▸ What to work on
A. Write out the resistance-training passage word for word, everything from "In light of" down to "week (non-consecutive days)".
B. Answer these from the resistance-training passage:
(i) For how many weeks after sternotomy do current guidelines recommend abstaining from exercise training?
(ii) What percentage of 1 RM can serve as the upper-body starting weight for the first training session?
(iii) What is the minimum weekly training frequency given?
C. List every effect that the resistance-training passage attributes to delayed participation in exercise training.

▸ Passage
These RPPs are equivalent to moderate intensity exercise where the heart rate would be no higher than 95 – 110 bpm and the systolic BP no higher than 160mmHg.

Dynamic resistance exercises performed at 40%, 60% and 80% of 1RM produced much lower haemodynamic responses than those obtained during a treadmill stress test.
Sternal precautions
Current guidelines recommend abstinence from exercise training for 6 weeks post-sternotomy. This practice is not based on any empirical evidence, thus imposing potentially unnecessary activity restrictions. Delayed participation in exercise training promotes muscle atrophy, reduces fitness and prolongs recovery.
In light of this though caution should be exercised in those having undergone sternotomy. Lower body exercises should be started as soon as the patient is able to stand. If there is no sign of sternal instability then upper body movement should be engaged. That being said, any movement involving the sternum should be thoroughly risk assessed taking into account other factors and co-morbidities.
Exercise Prescription
FITT principle to exercise
F Min 2 x per week (non-consecutive days)
I Borg(6-20) RPE 14 at final rep
T minimum 1 set, 8-12 reps (sets x reps x weight=total volume-the more the better)
T individualise to each patient
Initial weight should be set at a level that allows the participant to achieve the repetition range at a RPE11-14. For those new to RT the main emphasis is to allow time for MSK adaptation and also to develop good technique, reducing the risk of increased muscle soreness and injury. Each repetition should include the following: a slow, controlled movement (≈2 seconds up and 2 seconds down), one full inspiration and expiration, and no breath holding (Valsalva maneuver).
If maximal tests are available, eg, a 1 RM, then 40% of 1 RM for the upper body and 50% to 60% of 1 RM for the hips and legs can be used as the starting weight for the first training session. If a prior test is not available, start with an estimated easy to light weight. When the individual can comfortably (RPE 11) lift the weight for up to 12 repetitions, resistance can be increased by 5-10% for the next training session, or to a weight that can be lifted no less than 8reps. If the participant cannot complete the minimum number of repetitions (8reps) using good technique, the weight should be reduced.
Support and education is essential so that participants should find the appropriate weight to use within the correct repetition range. Because the level of fatigue (intensity) is an important factor for attaining optimal benefits and the performance of resistance exercise at a high level of fatigue has not been associated with an increased risk of precipitating cardiovascular events in healthy adults, resistance training to volitional or near-volitional levels of fatigue could be considered.
Individuals with a lower fitness level may focus on machine-based RT as this is regarded as safer, whereas advanced individuals may perform more complex free weight exercises. When assessing the load for a patient, the Borg RPE scale provides the patient’s own subjective stress perceptions so is a very good measure of capacity.

▸ Extracted entries
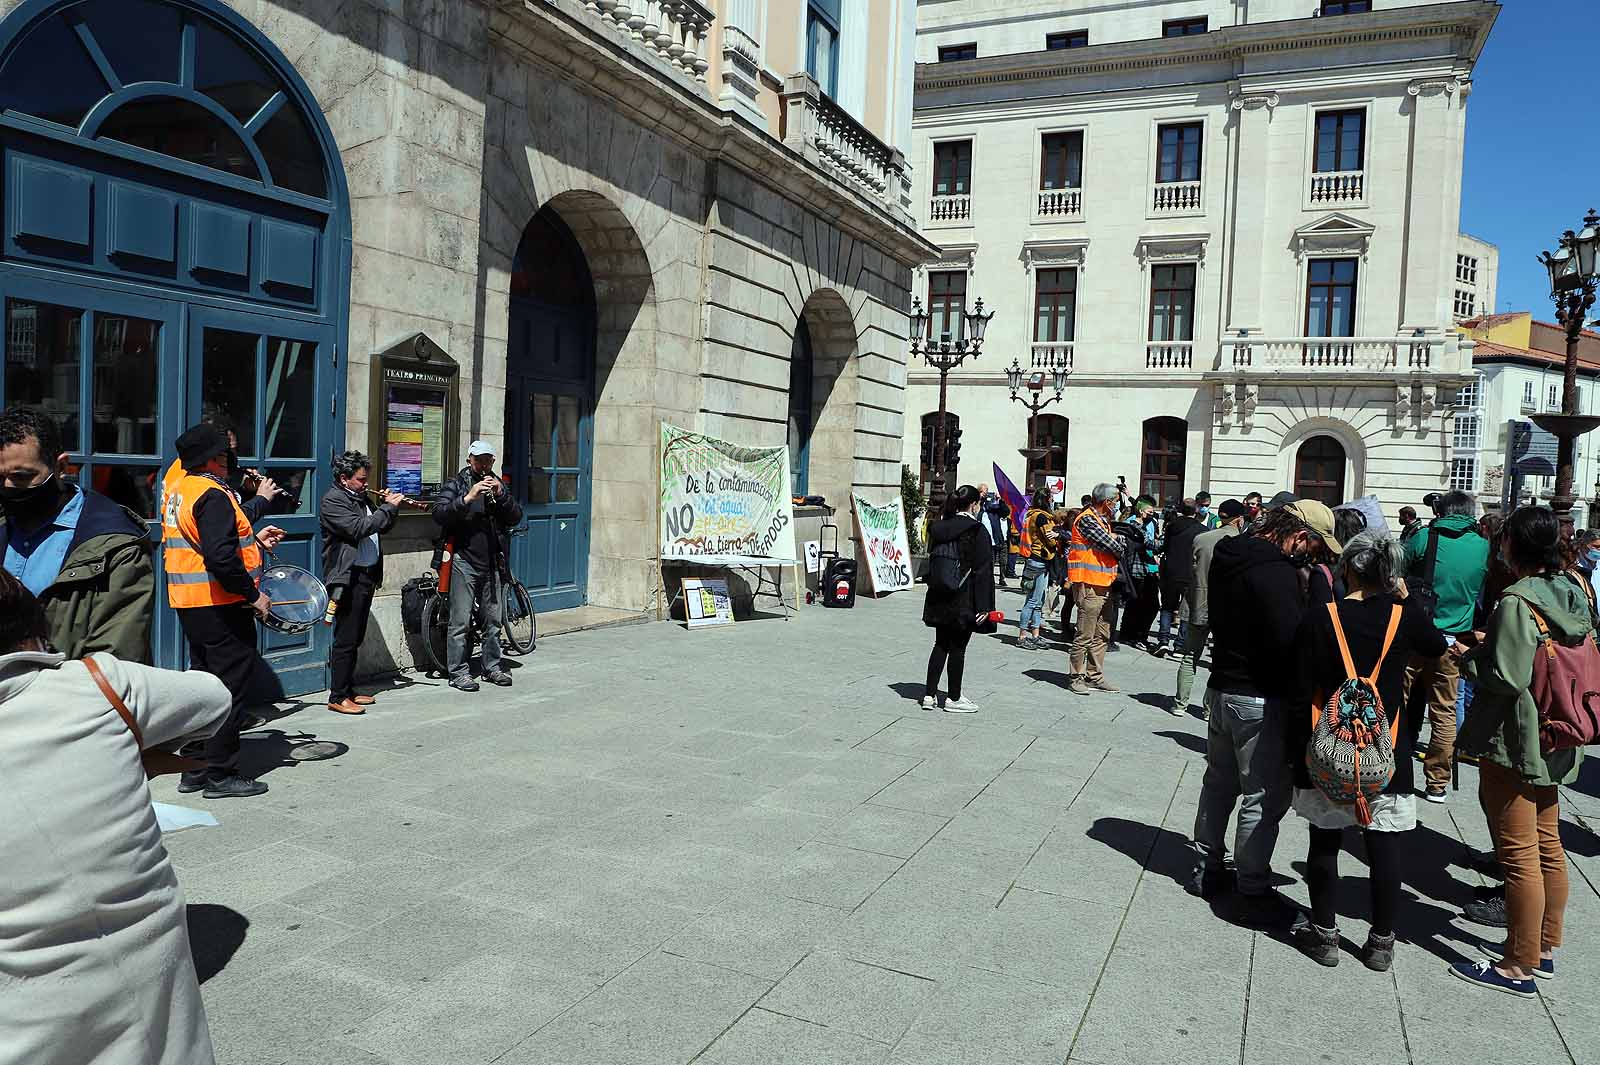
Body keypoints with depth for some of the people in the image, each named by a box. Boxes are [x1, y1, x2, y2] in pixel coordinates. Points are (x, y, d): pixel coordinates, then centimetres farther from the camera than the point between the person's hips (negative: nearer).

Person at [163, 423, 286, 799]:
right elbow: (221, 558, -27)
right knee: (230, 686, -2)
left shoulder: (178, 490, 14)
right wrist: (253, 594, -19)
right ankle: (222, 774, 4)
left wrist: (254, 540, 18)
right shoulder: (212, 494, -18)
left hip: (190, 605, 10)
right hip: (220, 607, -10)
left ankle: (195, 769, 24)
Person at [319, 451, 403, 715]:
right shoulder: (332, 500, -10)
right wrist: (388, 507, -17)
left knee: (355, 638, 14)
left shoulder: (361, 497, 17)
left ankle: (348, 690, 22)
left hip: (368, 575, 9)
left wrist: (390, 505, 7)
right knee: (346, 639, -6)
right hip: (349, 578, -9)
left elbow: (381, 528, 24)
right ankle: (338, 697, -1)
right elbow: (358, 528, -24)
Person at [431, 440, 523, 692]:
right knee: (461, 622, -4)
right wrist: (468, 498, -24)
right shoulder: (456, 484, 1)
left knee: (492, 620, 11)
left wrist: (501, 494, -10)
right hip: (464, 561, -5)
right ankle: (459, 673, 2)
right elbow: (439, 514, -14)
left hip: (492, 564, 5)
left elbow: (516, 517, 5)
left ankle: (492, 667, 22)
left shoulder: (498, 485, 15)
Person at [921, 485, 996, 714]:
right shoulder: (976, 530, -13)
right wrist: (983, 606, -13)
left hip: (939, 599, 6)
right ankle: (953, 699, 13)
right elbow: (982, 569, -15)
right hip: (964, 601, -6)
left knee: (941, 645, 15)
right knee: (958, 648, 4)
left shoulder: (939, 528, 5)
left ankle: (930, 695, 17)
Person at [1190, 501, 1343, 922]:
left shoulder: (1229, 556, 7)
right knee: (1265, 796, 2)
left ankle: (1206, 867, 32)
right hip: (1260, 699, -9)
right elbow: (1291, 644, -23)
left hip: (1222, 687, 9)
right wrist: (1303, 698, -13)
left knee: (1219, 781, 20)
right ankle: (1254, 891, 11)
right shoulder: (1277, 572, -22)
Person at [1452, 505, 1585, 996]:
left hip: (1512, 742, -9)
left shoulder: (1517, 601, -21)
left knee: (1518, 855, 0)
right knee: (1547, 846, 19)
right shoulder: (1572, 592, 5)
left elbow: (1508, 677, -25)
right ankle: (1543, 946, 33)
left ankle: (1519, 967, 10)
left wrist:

▸ Written responses
A.
In light of this though caution should be exercised in those having undergone sternotomy. Lower body exercises should be started as soon as the patient is able to stand. If there is no sign of sternal instability then upper body movement should be engaged. That being said, any movement involving the sternum should be thoroughly risk assessed taking into account other factors and co-morbidities.
Exercise Prescription
FITT principle to exercise
F Min 2 x per week (non-consecutive days)

B.
(i) 6 weeks
(ii) 40%
(iii) At least 2 times per week, on non-consecutive days

C.
- Promotes muscle atrophy
- Reduces fitness
- Prolongs recovery